# What's wrong with Soldano for modern metal?



## Promit (May 19, 2013)

I've read a lot of people saying that the JetCity/Soldano amps are more of an 80s metal type sound and that they don't have the modern sound that you'd get from a 6505, Dual Recto, EVH, ENGL, etc. 

Can someone explain to me why? What's the voicing difference?


----------



## Randyrhoads123 (May 19, 2013)

Doesn't seem to have a problem with metal to me. I like it the best in this video.


----------



## Rook (May 19, 2013)

Very airy mids, lots of gain, not tight so much as fizzy.

I actually think they could work fine for modern metal, just needs some tweaking or maybe a boost.


----------



## kylendm (May 19, 2013)

Yeah I agree with all of that^

The SLO i played was pretty fizzy and we were cranking it. I'm sure it took a lot of work getting that SLO to sound like that in the clip.

-------------------------

*TASK ITEM*. In the forum thread on Soldano amps for modern metal, how does Rook describe their sound?

*GIVEN MATERIAL*.
-------------------------

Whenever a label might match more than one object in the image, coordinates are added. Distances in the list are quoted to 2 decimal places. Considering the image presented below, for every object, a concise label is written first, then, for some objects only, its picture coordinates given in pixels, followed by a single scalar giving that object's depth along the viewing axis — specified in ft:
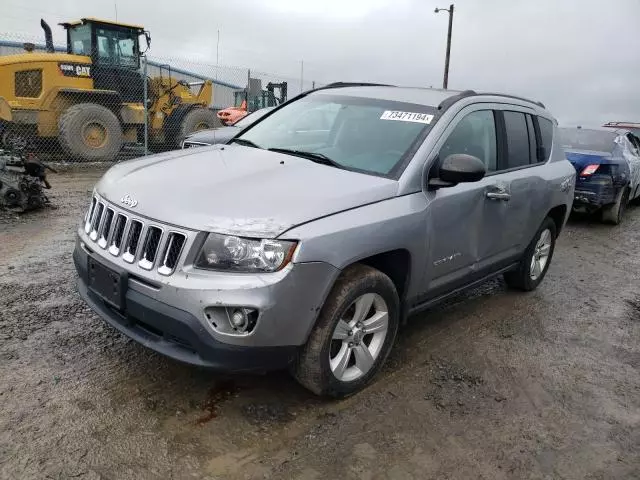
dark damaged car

-------------------------

*RESPONSE BOX*. Very airy mids, lots of gain, and more fizzy than tight.